# May 2019 Photo of the Month Voting



## snowbear (Jun 6, 2019)

Best of luck to everyone.  Voting ends in seven days.

1. "Sitovo Waterfall" by @D7K






2. "Old But not forgotten" by @yahgiggle





3. "Across the Rio Grande " by @johngpt 





4. "Osprey 5 7" by @coastalconn





5. "Where the River Ends, IR" by @Sil





6. "Happy Mothersday bear day" by @jorelcuomo





7. "Wasp" by @Rui_Santos


----------



## D7K (Jun 7, 2019)

Wow, another tough month!
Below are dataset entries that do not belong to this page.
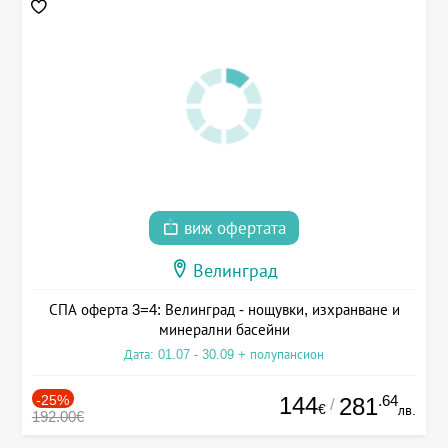
виж офертата
Велинград
СПА оферта 3=4: Велинград - нощувки, изхранване и
минерални басейни
Дата: 01.07 - 30.09 + полупансион
-25%
144
.64
281
/
€
лв.
192.00€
Good luck and congratulations to all the nominees..


----------



## Jeff15 (Jun 7, 2019)

Well done all........


----------



## Fujidave (Jun 7, 2019)

Cracking set of images, was hard to vote on just one.


----------



## Dean_Gretsch (Jun 7, 2019)

Very well done.


----------



## Tropicalmemories (Jun 7, 2019)

All excellent images - tough to pick just one.


----------



## jcdeboever (Jun 7, 2019)

Dang, this is hard. Might have to draw names out of a hat....


----------



## stapo49 (Jun 9, 2019)

Voting completed. 

Sent from my SM-G965F using Tapatalk


----------



## bentcountershaft (Jun 12, 2019)

I can see there's been no shortage of talent in my absence.  Well done all.  I even recognize a couple names.


----------